Task statement
Convert the text of each row below into a JSON list of strings, one string per line, with blank lines left out.

Stored records
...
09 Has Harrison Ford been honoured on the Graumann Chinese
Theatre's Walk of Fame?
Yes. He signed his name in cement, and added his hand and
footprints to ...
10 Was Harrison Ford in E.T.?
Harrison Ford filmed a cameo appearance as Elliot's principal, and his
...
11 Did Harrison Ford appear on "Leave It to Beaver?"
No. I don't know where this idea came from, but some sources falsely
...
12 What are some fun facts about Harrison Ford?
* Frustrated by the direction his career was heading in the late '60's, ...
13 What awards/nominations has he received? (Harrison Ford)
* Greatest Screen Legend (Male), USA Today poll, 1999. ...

Result
[
  "...",
  "09 Has Harrison Ford been honoured on the Graumann Chinese",
  "Theatre's Walk of Fame?",
  "Yes. He signed his name in cement, and added his hand and",
  "footprints to ...",
  "10 Was Harrison Ford in E.T.?",
  "Harrison Ford filmed a cameo appearance as Elliot's principal, and his",
  "...",
  "11 Did Harrison Ford appear on \"Leave It to Beaver?\"",
  "No. I don't know where this idea came from, but some sources falsely",
  "...",
  "12 What are some fun facts about Harrison Ford?",
  "* Frustrated by the direction his career was heading in the late '60's, ...",
  "13 What awards/nominations has he received? (Harrison Ford)",
  "* Greatest Screen Legend (Male), USA Today poll, 1999. ..."
]